Welcome to inflation chaos.

Central bankers have been trying to “restart the party” ever since the 2007-8 financial crisis. They invented quantitative easing (printing money to buy financial assets), pushed interest rates to zero and below, and pursued other means of making money so cheap (from the supply side) that it would stimulate the economy.

What they wanted was spending and investing in ways that would raise employment and productivity.

What they got were crypto bubbles, government deficits, and asset inflation.

Price inflation happens on the “pull” side when people demand a product with limited supply, which leads to higher prices. Examples: tickets to a popular show, or tickets out of Russia.

Asset inflation happens on the “push” side when too much money is chasing too little product. It also tends to occur for many products at once. For market goods, a slower supply response means more push inflation, so push inflation is weak for goods whose supply responds quickly (either through production or trade), and it’s stronger for assets.

=== RECORDS PROVIDED ===
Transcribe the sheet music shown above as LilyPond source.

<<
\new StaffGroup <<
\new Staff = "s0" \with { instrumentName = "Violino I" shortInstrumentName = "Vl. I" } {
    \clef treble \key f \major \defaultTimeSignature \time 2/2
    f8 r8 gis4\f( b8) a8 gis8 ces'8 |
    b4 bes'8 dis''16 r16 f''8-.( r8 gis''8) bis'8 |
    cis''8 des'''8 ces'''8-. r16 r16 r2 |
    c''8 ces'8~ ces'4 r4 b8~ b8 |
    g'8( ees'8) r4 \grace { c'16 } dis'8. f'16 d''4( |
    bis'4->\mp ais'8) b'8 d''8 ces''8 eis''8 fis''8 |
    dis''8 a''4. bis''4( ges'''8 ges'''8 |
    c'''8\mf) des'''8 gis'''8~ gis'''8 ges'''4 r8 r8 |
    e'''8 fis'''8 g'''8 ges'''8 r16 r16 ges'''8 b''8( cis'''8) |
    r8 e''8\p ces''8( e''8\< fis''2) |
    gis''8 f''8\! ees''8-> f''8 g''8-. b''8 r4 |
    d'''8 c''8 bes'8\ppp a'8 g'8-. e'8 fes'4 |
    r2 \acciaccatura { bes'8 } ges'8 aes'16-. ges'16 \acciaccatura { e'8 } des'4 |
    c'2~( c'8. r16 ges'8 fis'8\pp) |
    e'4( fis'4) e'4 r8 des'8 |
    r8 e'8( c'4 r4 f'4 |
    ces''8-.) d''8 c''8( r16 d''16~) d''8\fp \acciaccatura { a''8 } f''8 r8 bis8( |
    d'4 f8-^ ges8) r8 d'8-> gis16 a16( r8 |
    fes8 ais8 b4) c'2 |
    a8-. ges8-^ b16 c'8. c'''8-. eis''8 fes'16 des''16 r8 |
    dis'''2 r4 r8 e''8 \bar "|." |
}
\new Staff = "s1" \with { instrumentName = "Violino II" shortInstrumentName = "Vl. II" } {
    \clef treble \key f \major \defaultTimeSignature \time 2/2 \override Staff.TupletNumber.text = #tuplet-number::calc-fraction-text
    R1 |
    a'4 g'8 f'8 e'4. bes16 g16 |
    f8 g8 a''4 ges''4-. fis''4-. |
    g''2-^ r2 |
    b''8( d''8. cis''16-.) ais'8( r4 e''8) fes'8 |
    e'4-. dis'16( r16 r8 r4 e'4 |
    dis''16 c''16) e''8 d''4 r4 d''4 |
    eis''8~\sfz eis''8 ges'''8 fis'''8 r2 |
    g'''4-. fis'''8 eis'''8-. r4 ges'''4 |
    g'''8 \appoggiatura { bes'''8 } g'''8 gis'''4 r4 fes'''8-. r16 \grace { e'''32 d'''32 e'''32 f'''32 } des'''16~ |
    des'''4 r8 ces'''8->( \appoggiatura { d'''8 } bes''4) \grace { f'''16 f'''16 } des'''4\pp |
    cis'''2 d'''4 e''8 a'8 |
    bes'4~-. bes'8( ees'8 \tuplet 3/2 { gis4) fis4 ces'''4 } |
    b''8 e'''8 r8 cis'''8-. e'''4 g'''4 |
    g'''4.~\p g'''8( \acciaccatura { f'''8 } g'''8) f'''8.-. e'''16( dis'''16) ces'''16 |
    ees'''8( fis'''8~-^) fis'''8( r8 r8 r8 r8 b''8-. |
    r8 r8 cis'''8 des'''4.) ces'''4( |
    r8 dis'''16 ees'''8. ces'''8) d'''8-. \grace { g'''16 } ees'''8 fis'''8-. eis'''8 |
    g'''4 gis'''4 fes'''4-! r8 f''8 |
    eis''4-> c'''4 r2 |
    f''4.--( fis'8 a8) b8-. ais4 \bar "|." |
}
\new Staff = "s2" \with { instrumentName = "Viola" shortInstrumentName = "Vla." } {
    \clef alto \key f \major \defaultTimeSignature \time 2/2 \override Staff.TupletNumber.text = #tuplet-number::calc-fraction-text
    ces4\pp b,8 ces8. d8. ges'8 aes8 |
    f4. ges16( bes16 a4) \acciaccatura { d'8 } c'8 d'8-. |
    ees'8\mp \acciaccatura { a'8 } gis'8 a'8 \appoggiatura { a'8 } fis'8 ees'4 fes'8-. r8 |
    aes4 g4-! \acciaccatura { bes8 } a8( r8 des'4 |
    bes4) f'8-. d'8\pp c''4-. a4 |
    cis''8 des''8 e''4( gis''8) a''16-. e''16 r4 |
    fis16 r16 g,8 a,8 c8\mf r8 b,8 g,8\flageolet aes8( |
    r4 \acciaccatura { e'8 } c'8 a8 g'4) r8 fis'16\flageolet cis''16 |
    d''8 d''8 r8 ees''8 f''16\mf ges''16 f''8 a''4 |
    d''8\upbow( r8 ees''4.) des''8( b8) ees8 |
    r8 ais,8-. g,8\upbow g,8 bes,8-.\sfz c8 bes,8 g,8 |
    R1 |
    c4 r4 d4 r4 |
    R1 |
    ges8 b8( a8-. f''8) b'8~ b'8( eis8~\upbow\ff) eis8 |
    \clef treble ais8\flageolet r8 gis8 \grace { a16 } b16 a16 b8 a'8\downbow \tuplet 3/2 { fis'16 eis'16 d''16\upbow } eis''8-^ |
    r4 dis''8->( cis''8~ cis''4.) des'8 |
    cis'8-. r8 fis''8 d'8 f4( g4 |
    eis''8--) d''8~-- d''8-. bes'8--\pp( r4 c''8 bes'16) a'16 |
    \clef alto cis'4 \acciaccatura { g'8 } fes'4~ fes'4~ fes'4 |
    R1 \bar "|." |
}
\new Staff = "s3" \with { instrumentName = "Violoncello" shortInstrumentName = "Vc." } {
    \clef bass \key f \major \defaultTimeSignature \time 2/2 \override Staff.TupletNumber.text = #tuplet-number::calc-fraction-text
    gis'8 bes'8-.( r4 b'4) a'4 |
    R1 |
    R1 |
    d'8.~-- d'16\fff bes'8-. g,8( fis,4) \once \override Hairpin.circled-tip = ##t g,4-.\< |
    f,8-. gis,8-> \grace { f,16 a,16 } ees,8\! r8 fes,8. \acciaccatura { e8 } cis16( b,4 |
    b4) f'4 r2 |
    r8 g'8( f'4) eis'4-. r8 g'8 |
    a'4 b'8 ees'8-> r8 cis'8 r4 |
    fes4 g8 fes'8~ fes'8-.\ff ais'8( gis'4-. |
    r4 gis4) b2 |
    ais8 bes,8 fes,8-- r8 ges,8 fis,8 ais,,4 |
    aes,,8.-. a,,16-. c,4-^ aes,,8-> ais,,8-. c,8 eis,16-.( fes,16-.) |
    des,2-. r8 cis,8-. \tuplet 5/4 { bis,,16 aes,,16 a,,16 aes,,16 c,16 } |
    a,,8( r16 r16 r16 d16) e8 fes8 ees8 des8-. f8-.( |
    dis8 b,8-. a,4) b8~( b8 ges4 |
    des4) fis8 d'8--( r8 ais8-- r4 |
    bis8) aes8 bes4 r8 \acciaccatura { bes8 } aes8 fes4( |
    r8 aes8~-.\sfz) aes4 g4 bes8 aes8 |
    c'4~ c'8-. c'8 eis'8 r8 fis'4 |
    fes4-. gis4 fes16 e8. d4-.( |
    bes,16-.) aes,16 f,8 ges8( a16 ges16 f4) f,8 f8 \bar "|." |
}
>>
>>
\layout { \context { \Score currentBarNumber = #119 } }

=== REQUIRED WORK ===
(1) Please reproduce everything in the inflation text from "Central bankers have" down to "employment and productivity.", word for word.
(2) Write the next part of the inflation text, picking up right after its last sentence.

=== ANSWERS TO THE EXERCISES ===
(1)
Central bankers have been trying to “restart the party” ever since the 2007-8 financial crisis. They invented quantitative easing (printing money to buy financial assets), pushed interest rates to zero and below, and pursued other means of making money so cheap (from the supply side) that it would stimulate the economy.

What they wanted was spending and investing in ways that would raise employment and productivity.

(2)
Financial assets are often limited in supply (by definition). Physical assets like houses are not easy to build quickly — especially in places where NIMBYs stand in the way (self-interestedly, since their houses are worth more in shortage).

I was not alone in looking for inflation (“Inflation is always and everywhere a monetary phenomenon,” said Milton Friedman in 1963), and it showed up in housing prices* long before Covid-chaos increased demand (all those handouts) and decreased supply (all the supply chain problems) for many products, leading to today’s widespread inflation (this May 2021 column was written just as it was taking off).

What are the magnitudes? US CPI-inflation for the 15 years from 2007 to Aug 2022 was 42% in total (2.8% per year). For the 15 years prior (1992-2007), it was 47%, or 3.1% per year. Now it’s at least 8 percent per year.

So inflation has arrived. What does that mean?

  • Markets are going nuts, with prices rising and (mostly) falling, as traders and investors move away from risk and towards safety.
  • House prices are falling (or rising less quickly), as mortgage rates rise and “how much house you can afford” is falling.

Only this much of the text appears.